With a form of self expression so personal as one's make-up, It's funny that the only thing onlookers seem to be wondering about is what everyone else is going to think.
Sure, it's only right for strangers to be curious—especially those who don't understand make-up. Not the way we do, anyway. Sometimes, our on-trend looks may seem off-kilter to others. After all, beauty is in the eye of the beholder—and some of us are beholding enough rainbow shadow, false lashes and candy-coloured lip gloss to make over a third world country—but that doesn't mean we asked for your opinion.
I started my lifelong relationship with beauty as a young make-up hopeful. In my early teens, I was armed with glittering drugstore lipstick, eager to propel myself out of my awkward stage. Girls like me would dive face-first into a checkout line-scented sea of beauty magazines. Coming up for air would look as disastrous as a Mrs Doubtfire scene—instead of cream pie it would be all mismatched foundation samples and bad self esteem problems. The problem with those magazines, unlike my make-up skills, was not found on the surface but instead hiding deep inside between the lines and the celebrity-endorsed perfume strips. Those magazines weren't teaching me how to be pretty for me. They were telling me how to look good for a variety of people: The perfect smokey eye to seduce the boyfriend I didn't have; the best hair to help me fit in on the first day of school. The message was not only anti-girl, it was anti-individual. Did the other girls at school even know they liked my hair like that? Did I even like my hair like that? Just who exactly was I doing my hair for in the end? Cosmo?
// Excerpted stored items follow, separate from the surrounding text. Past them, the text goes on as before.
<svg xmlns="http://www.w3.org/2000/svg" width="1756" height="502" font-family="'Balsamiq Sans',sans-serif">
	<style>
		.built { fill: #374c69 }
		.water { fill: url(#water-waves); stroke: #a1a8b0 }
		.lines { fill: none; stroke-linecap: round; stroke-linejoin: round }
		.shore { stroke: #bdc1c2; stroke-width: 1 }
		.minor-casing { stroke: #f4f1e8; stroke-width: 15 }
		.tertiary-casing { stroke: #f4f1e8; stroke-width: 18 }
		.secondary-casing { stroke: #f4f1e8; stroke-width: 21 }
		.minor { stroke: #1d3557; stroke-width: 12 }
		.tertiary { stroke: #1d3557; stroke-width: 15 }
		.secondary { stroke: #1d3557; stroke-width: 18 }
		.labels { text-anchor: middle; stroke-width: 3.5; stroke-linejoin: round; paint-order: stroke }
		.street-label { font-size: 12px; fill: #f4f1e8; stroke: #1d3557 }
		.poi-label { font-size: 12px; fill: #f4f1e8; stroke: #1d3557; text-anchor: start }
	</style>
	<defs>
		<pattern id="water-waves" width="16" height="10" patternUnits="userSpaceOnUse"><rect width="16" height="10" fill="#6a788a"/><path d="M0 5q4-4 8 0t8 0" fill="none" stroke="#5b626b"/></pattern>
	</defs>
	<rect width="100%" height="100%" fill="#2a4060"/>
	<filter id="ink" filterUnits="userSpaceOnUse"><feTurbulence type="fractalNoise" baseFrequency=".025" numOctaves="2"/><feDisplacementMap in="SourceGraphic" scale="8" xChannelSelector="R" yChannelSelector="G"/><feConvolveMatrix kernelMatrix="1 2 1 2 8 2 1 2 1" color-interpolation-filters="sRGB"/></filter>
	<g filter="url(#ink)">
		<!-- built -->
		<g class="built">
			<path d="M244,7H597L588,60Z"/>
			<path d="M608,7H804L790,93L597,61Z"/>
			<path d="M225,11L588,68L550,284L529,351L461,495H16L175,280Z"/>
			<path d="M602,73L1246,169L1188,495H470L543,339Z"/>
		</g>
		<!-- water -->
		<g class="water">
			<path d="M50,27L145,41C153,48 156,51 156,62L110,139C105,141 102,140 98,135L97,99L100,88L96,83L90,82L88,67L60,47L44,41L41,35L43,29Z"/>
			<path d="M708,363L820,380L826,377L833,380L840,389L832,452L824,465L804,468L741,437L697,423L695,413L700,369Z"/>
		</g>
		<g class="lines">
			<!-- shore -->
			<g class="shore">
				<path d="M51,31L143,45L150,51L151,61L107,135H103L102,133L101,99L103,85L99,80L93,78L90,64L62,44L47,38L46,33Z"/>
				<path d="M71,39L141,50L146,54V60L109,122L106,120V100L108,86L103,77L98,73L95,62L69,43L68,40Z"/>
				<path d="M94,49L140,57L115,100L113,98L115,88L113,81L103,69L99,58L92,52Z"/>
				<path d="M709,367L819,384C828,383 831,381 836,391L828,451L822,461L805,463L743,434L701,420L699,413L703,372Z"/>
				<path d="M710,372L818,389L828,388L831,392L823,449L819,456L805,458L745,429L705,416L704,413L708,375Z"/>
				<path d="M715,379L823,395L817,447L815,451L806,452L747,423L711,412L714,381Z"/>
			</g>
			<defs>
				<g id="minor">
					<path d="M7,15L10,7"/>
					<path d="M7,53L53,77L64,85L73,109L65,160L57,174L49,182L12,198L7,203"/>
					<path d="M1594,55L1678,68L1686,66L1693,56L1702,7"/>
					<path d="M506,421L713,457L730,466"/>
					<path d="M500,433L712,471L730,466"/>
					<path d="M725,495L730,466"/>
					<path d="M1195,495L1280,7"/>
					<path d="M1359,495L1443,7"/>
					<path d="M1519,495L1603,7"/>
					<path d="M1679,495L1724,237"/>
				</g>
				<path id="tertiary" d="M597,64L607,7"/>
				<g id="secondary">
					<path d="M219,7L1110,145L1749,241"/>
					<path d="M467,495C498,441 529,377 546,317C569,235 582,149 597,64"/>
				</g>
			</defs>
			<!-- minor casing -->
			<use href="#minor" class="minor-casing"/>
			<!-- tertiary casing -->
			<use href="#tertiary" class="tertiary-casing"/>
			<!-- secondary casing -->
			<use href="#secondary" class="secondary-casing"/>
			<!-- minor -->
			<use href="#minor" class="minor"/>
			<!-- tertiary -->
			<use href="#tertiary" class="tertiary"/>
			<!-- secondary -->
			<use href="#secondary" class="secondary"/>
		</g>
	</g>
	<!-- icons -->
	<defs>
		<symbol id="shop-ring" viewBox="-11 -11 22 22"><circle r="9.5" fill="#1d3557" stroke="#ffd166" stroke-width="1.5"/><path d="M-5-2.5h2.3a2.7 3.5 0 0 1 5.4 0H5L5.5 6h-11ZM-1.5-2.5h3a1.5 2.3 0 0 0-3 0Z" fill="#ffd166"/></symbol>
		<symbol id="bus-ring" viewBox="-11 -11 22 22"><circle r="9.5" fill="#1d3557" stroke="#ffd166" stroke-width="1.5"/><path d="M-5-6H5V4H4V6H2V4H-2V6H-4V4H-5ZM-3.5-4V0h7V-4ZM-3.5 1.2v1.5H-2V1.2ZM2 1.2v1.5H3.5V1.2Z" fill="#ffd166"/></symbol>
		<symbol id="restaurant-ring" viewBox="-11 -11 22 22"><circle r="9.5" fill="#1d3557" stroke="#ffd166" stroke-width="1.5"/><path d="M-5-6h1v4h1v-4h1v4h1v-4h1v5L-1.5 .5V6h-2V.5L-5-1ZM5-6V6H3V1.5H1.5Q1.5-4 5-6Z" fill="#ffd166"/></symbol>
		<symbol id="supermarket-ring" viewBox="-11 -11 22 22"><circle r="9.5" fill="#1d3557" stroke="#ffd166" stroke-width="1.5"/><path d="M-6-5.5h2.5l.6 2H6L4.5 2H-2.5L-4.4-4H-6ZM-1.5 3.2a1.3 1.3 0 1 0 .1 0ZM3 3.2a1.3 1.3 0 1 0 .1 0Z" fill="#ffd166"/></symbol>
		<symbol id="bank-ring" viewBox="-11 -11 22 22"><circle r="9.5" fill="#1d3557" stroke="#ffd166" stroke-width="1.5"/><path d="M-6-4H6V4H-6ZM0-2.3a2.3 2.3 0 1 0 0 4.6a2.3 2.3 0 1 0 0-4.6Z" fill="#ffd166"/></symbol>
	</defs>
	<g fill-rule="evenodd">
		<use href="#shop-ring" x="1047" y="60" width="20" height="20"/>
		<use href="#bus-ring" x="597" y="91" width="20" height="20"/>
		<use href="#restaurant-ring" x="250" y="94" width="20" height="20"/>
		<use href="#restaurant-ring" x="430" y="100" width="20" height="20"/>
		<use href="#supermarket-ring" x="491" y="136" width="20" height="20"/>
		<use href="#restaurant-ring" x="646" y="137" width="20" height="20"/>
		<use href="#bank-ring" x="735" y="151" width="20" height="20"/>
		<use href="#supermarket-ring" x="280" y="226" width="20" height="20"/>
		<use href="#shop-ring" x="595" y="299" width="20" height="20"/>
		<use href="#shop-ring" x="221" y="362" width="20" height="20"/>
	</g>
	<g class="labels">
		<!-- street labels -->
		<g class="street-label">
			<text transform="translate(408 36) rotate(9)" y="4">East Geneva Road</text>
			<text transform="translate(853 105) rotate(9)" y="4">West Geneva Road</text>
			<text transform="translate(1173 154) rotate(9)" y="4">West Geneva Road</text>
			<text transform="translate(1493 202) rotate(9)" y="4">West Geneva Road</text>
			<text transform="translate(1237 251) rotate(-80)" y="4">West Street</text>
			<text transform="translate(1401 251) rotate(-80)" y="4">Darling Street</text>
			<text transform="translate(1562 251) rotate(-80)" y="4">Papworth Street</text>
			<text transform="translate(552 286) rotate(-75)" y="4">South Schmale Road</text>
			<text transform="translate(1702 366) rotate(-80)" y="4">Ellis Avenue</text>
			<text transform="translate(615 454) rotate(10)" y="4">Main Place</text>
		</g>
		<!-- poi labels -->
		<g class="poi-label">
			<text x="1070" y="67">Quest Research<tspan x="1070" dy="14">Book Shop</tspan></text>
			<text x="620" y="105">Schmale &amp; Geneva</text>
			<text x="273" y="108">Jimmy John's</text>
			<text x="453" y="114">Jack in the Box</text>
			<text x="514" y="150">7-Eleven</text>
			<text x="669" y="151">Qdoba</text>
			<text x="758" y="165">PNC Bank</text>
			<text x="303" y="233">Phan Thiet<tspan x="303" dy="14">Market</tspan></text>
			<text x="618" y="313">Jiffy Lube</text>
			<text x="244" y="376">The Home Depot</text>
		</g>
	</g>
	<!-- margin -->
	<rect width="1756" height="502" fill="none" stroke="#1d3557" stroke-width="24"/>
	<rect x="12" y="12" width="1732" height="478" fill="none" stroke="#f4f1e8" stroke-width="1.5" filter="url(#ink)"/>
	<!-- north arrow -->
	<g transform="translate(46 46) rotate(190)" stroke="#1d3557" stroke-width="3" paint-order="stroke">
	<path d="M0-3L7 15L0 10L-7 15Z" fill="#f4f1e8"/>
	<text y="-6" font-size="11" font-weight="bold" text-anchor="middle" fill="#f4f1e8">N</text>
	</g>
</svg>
Sometimes people can have a stronger influence on us than we'd care to admit. The need to fit in to a group can override our creative process and, more importantly, our self-discovery as beauty-conscious individuals. Is pleasing your loved ones a bad thing? Of course not. Often those near to us can help us understand our own qualities and tastes. But are we painting ourselves to please them? What if they weren't happy with the way we chose to present ourselves? Would it affect us? Would we change for them?
My taste in beauty can even feel like a safety risk. A full face of make-up will often lead to cat calls, hoots, and hollers throughout the day. My red lipstick makes me feel like a queen when I put it on in the morning, but sometimes by the end of the day I am left feeling vulnerable. My stoplight lips read as a GO sign for perverts with fingers crossed hoping I chose the shade in their favour. Incidents like this may seem more than apropo for a girl-power rant until I realise the beauty brandishing boys I know have suffered worse—is this merely a question of cosmetics? No matter what, the entire scenario leaves me wondering what's with these people who assume attention is what us make-up mavens are after? This is my make-up! Where exactly does anyone else fit into the picture?
It's unfortunate that we are faced with so many ugly bumps in the road of beauty. For some, make-up may read as a mask—a desperate attempt at feminisation or a garish signal for unwanted attention, but we know better. For those of us who understand the power and magic of cosmetics, make-up is an art. It is our trade, and our skill. Make-up is our warpaint, our daily celebration, our self exploration. It is a reflection of our mood, our day, and most importantly, ourselves. Our faces serve as a canvas that not only satisfies our urge to look and feel our best, it fills our need to create.
Our main goal with make-up is not only to bring out our own beauty, it's to bring out beauty in the world—and that's a philosophy even the most persistent of product protesters can get behind. Who do we wear make-up for? We wear it for us.